Speaker-elect Jeff Hoover, R-Jamestown, whose Republican caucus will control the Kentucky House of Representatives for the first time since 1921, made it clear: Frankfort should focus on policies that bring economic growth and employment opportunities to the Big Blue State.
Senate President Robert Stivers, R-Manchester, who presides over a body that’s passed pro-growth bills by increasingly larger numbers and wider margins for years concurs with the Speaker, as does Gov. Matt Bevin.
The fact that so many of those bills were blocked by departing Democratic Speaker Greg Stumbo’s strong-arm political tactics galvanized Republican senators.

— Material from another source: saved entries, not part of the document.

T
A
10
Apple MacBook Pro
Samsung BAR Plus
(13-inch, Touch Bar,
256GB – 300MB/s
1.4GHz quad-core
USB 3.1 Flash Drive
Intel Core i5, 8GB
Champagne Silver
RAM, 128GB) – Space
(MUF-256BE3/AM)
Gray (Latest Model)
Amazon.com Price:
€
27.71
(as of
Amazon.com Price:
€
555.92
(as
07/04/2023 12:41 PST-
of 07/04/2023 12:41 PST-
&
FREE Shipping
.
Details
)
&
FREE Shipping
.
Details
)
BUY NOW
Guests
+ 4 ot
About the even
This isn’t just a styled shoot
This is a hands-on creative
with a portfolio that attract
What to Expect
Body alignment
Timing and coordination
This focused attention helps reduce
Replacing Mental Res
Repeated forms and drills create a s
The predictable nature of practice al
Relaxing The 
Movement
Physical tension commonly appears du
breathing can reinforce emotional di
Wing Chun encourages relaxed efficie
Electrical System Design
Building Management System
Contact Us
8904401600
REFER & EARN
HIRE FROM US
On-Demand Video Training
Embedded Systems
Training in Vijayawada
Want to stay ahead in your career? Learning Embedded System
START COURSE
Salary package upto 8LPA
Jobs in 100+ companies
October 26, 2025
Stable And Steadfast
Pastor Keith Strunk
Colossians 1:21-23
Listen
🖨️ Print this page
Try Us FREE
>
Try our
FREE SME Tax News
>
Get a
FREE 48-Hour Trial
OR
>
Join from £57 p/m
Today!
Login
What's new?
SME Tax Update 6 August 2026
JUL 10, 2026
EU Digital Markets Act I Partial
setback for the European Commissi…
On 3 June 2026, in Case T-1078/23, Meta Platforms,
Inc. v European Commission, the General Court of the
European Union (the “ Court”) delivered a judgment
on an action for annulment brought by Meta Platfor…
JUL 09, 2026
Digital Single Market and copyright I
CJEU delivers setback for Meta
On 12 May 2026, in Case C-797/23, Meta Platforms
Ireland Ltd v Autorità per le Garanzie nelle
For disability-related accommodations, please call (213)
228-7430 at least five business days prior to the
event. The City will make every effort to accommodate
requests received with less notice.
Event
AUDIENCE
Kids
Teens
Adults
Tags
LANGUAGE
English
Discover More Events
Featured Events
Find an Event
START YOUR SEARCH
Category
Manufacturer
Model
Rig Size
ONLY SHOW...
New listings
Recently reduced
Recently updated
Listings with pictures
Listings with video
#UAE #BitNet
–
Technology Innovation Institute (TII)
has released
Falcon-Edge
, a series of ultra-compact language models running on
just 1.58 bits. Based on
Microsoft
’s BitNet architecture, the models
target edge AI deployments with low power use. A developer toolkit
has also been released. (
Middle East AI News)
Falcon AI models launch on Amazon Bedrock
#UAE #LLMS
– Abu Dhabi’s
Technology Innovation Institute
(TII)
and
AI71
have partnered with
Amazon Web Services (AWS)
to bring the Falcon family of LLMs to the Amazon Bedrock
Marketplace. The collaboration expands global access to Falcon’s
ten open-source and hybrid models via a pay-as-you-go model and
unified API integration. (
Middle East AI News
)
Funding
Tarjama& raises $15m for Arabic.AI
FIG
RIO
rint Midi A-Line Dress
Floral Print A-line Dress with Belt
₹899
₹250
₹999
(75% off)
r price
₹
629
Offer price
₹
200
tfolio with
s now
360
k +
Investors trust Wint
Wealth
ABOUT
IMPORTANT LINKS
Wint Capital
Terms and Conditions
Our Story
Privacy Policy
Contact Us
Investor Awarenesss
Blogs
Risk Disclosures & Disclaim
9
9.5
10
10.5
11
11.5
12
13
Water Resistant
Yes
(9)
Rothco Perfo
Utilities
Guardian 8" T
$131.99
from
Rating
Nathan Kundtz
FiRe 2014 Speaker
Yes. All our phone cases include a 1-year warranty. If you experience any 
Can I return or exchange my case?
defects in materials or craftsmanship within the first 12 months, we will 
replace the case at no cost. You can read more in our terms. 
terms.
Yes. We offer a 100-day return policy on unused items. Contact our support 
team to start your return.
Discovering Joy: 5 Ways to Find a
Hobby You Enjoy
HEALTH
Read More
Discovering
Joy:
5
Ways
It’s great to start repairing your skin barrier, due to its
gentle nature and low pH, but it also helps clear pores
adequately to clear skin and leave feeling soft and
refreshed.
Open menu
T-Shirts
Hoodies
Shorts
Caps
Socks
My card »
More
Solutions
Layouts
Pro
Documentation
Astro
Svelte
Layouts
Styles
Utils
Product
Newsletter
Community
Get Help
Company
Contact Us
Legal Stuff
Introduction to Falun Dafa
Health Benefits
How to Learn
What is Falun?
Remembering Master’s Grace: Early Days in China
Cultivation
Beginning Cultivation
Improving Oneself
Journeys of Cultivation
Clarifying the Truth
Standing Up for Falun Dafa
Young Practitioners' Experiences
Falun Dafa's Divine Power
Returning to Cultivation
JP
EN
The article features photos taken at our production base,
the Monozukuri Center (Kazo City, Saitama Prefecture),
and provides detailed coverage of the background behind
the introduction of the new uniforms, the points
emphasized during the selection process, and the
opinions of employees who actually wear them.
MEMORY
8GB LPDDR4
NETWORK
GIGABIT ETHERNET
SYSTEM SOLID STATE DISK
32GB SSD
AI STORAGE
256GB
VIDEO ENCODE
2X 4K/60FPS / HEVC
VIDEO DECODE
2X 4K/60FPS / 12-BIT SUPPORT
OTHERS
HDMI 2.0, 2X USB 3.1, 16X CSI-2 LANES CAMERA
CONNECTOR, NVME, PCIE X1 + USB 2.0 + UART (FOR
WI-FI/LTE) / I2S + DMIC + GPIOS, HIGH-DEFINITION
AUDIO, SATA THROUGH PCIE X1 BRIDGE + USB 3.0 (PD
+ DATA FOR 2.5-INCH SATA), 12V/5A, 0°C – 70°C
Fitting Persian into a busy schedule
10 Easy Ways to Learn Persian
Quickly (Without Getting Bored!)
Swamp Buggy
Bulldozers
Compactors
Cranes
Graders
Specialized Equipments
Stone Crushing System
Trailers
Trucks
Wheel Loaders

Many senators – even those who didn’t face re-election themselves – had grown so tired of working hard to pass sound legislation only to see it die in some obscure House committee without even a hearing that they feverishly campaigned to help their fellow House Republicans win on Election Night and transform Kentucky’s political landscape.
Stumbo’s obstructionism provided a unifying force in both raising the level of and providing a common target toward which Republicans in Frankfort could aim their collective good-for-the-citizenry frustration.
It also unified and sharpened the GOP’s spear, readying the party to bolt from the gate, jabbing with job-friendly legislation while using a retro-but-relevant “it’s the economy, stupid” approach rather than simply being satisfied with some election victory, even one that put the finishing touches on making Stumbo – already a political dinosaur – extinct.
Like Max Euwe, the great 20th century Dutch chess Grandmaster and mathematician, observed: “Whoever sees no other aim in the game than that of giving checkmate to one’s opponent will never become a good chess player.”
Or an effective game-changing majority party, either.
What happened on Election Night is best viewed as an important milestone towards winning future policy battles that ultimately will change Kentucky’s economic trajectory from one of decline and dependency to growth and even greatness.
We must make Kentucky – as Hoover put it – “a state that is more attractive to companies wanting to locate here or companies wanting to expand to create jobs.”
Opposition now will arise primarily in the form of temptations common to all politicians, including placing a higher priority on getting re-elected than on doing the right thing.
Substantive debate that includes testimony from fiscal conservatives who reformed tax policies in other states – particularly ones with whom Kentucky competes for economic-development projects – is the right thing.
Why not invite former Indiana Gov. Mitch Daniels, for example, to come and tell about how he led the economic turnaround in the Hoosier State, all while reforming its tax, pension and education policies?
Temptations to limit tax-code debates to endless discussions about feeding crocodiles rather than draining the swamp in a manner that makes compliance simpler, rates lower and the commonwealth more prosperous must be resisted at all cost.
Such temptations can be easily overcome if House Republicans – especially its 23 new members – will just consider how downright fun it will be to cast votes like ones that free up millions of dollars currently sunk in that swamp by costly prevailing-wage requirements on public projects.
School Planning and Management magazine reports that during 2014 school districts in Region 4, which includes Kentucky, spent more than $900 million on construction, primarily new schools.
Tom Shelton, executive director of Kentucky Association of School Superintendents, told a state Senate committee earlier this year that prevailing-wage mandates consume “20 to 30 percent in overall cost for construction.”
Wrap it all up with a Big Blue blow consisting of happy legislators dreaming about unlocking millions of these dollars for new schools, textbooks and opportunities, and we’re on our way to the commonwealth’s best holiday season in at least 95 years.